Required work —
a. Translate this sentence from the text about Rigo Tulku Rinpoche below into Spanish: "In 1980, Rigo Tulku Rinpoche sent ten thousand Chinese Yuan for the reconstruction of Rigo Monastery in his birthplace in Tibet."
b. Carry the account of Rigo Tulku Rinpoche below further, starting after its last sentence.

Source —
In 1975, Rigo Tulku Rinpoche met a generous German lady, Mrs. Irmtraut Woeger, for the first time. Rigo Tulku Rinpoche requested her to establish an organization to help the Tibetan refugees in India. Mrs. Irmtraut Woeger started a charitable organization named German Aid Organization for Tibetans, and this organization helped many local Tibetans in Bir and surrounding area.
Rigo Tulku Rinpoche requested Mrs. Woeger to extend her assistance to all the Tibetan refugees in India, and since then, her organization has found sponsors for around thirty thousand Tibetan refugees in different settlements, schools and monasteries in India.
In 2005, Mrs. Woeger received the Loving and Compassionate Mother Medal awarded by World Charitable Organization, and H.H. The 14th Dalai Lama visited Berlin to present the Medal to Mrs. Woeger.
In 1980, Rigo Tulku Rinpoche sent ten thousand Chinese Yuan for the reconstruction of Rigo Monastery in his birthplace in Tibet. He also sent a human size gilded copper statue of Buddha and Guru Rinpoche along with two hundred small statues to put inside the monastery.
Since 1998, Rigo Tulku Rinpoche visited Rigo Monastery in Tibet three times. He financially assisted building a new three story temple and a big gilded copper statue of Buddha and many other religious objects inside the temple. He gave teachings and empowerments to many local people of Rigo Monastery. He built a school for the local children and provides the financial supplies for the school and teachers.

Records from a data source
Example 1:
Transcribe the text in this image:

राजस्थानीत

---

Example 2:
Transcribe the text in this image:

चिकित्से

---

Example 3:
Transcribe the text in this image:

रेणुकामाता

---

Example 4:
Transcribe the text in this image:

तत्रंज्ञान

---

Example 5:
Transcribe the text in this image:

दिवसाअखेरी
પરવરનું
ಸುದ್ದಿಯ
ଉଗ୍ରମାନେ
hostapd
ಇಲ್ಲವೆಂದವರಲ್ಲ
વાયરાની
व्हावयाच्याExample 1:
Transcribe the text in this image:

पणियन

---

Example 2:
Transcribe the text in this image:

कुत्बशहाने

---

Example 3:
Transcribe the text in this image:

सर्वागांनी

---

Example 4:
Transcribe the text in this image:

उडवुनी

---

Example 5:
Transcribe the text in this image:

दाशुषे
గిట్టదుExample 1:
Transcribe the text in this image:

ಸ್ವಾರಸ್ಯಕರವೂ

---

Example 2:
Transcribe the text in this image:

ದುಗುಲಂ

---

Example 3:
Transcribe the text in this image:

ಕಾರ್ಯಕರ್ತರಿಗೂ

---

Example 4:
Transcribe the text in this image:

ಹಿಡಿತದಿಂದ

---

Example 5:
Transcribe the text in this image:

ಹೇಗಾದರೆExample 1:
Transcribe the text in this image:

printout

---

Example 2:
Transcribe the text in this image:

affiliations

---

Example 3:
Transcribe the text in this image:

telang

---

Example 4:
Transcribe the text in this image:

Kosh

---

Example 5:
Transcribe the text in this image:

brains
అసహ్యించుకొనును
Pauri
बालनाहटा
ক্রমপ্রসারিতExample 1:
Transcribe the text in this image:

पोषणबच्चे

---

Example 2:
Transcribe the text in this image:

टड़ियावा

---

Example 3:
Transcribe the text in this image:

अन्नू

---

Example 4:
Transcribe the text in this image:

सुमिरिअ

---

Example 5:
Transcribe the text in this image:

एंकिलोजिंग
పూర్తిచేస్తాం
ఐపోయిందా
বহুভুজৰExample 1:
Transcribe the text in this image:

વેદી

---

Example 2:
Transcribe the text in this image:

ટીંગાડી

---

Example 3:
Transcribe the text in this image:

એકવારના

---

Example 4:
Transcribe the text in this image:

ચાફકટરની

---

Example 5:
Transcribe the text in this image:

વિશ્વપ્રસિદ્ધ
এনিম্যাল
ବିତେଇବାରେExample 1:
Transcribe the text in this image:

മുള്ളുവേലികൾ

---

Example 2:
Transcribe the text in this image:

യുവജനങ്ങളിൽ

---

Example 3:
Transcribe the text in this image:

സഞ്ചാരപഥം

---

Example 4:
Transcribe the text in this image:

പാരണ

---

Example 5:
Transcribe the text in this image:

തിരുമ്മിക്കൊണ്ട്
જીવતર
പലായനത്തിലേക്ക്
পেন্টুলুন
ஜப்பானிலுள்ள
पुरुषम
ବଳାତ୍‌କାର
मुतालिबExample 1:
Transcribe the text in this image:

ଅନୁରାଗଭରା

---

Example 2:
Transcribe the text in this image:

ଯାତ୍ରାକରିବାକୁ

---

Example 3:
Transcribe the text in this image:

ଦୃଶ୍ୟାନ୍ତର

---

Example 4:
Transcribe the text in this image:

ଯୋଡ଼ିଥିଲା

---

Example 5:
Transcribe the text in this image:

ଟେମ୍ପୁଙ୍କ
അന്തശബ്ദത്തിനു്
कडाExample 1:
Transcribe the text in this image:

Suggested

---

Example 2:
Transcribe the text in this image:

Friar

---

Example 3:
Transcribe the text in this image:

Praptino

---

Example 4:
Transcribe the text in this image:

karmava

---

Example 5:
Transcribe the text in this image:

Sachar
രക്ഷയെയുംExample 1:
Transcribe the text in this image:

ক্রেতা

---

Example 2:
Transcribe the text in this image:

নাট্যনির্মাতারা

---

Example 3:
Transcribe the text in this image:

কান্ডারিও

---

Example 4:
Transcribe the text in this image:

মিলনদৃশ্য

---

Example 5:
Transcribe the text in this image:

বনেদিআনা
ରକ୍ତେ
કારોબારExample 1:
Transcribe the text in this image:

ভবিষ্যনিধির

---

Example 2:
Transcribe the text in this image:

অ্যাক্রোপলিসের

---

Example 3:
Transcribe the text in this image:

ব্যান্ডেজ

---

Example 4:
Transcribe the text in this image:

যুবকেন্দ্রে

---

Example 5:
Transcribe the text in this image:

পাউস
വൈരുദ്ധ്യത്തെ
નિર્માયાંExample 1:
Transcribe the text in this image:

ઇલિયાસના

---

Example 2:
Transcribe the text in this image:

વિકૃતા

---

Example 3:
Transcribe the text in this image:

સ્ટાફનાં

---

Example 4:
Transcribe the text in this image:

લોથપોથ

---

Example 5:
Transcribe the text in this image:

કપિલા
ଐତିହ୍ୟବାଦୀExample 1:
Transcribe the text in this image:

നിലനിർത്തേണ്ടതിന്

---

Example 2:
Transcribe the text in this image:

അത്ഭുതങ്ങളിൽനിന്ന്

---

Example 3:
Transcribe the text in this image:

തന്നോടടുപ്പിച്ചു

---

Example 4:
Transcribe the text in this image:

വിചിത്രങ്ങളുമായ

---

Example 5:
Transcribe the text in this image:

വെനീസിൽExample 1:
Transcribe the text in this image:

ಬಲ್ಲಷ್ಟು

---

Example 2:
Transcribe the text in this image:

Answers to the exercise —
a. En 1980, Rigo Tulku Rinpoche envió diez mil yuanes chinos para la reconstrucción del monasterio de Rigo, en su lugar de nacimiento en el Tíbet.

b.
He gave a statue of Buddha to every family of the villages around Rigo Monastery. He even paid forty thousand Chinese Yuan to bring electricity to Rigo Monastery and the villages around it.
Since 1991 Rigo Tulku Rinpoche has been the accounting director of Nyingma World Peace Prayer in Bodh Gaya every year. He was in charge of building a new temple surrounded by several buildings with many rooms where all the monks could stay during the Nyingma World Peace Prayer. Rigo Tulku Rinpoche has been contributing enormously to the Nyingma World Peace Prayers, and helping Tibetan schools and many Tibetans in India.
Rigo Tulku Rinpoche is a great devoted Buddhist practitioner; he always keeps himself in a low position and treats everyone equally. He has ordained many monks from and in Tibet, India, Nepal, and Bhutan.
Palyul Choekhorling Monastery has two guesthouses with restaurants, two small shops, a rug and carpet factory, an incense factory and three tailoring shops in Delhi and Bir for Palyul Choekhorling Monastery’s income.